**Required action:**
Write out the data word for word and omit every picture.

*** Opening Material supplied ***

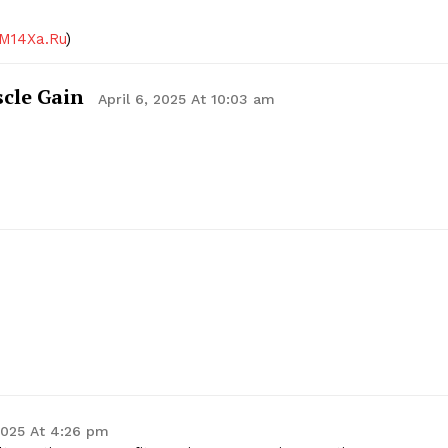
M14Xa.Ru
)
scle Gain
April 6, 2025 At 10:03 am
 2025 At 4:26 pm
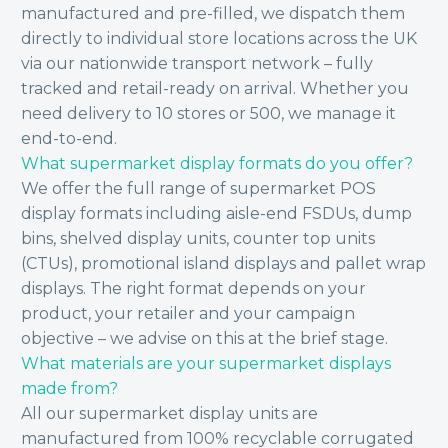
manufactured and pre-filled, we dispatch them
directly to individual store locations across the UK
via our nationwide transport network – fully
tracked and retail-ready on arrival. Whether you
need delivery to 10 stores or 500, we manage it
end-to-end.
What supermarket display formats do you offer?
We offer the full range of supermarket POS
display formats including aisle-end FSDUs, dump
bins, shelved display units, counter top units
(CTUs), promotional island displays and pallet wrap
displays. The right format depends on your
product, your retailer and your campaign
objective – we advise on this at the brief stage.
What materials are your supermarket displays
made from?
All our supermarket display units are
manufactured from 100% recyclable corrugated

*** Closing Material supplied ***

**Solution to the problem:**
M14Xa.Ru
)
scle Gain
April 6, 2025 At 10:03 am
 2025 At 4:26 pm
manufactured and pre-filled, we dispatch them
directly to individual store locations across the UK
via our nationwide transport network – fully
tracked and retail-ready on arrival. Whether you
need delivery to 10 stores or 500, we manage it
end-to-end.
What supermarket display formats do you offer?
We offer the full range of supermarket POS
display formats including aisle-end FSDUs, dump
bins, shelved display units, counter top units
(CTUs), promotional island displays and pallet wrap
displays. The right format depends on your
product, your retailer and your campaign
objective – we advise on this at the brief stage.
What materials are your supermarket displays
made from?
All our supermarket display units are
manufactured from 100% recyclable corrugated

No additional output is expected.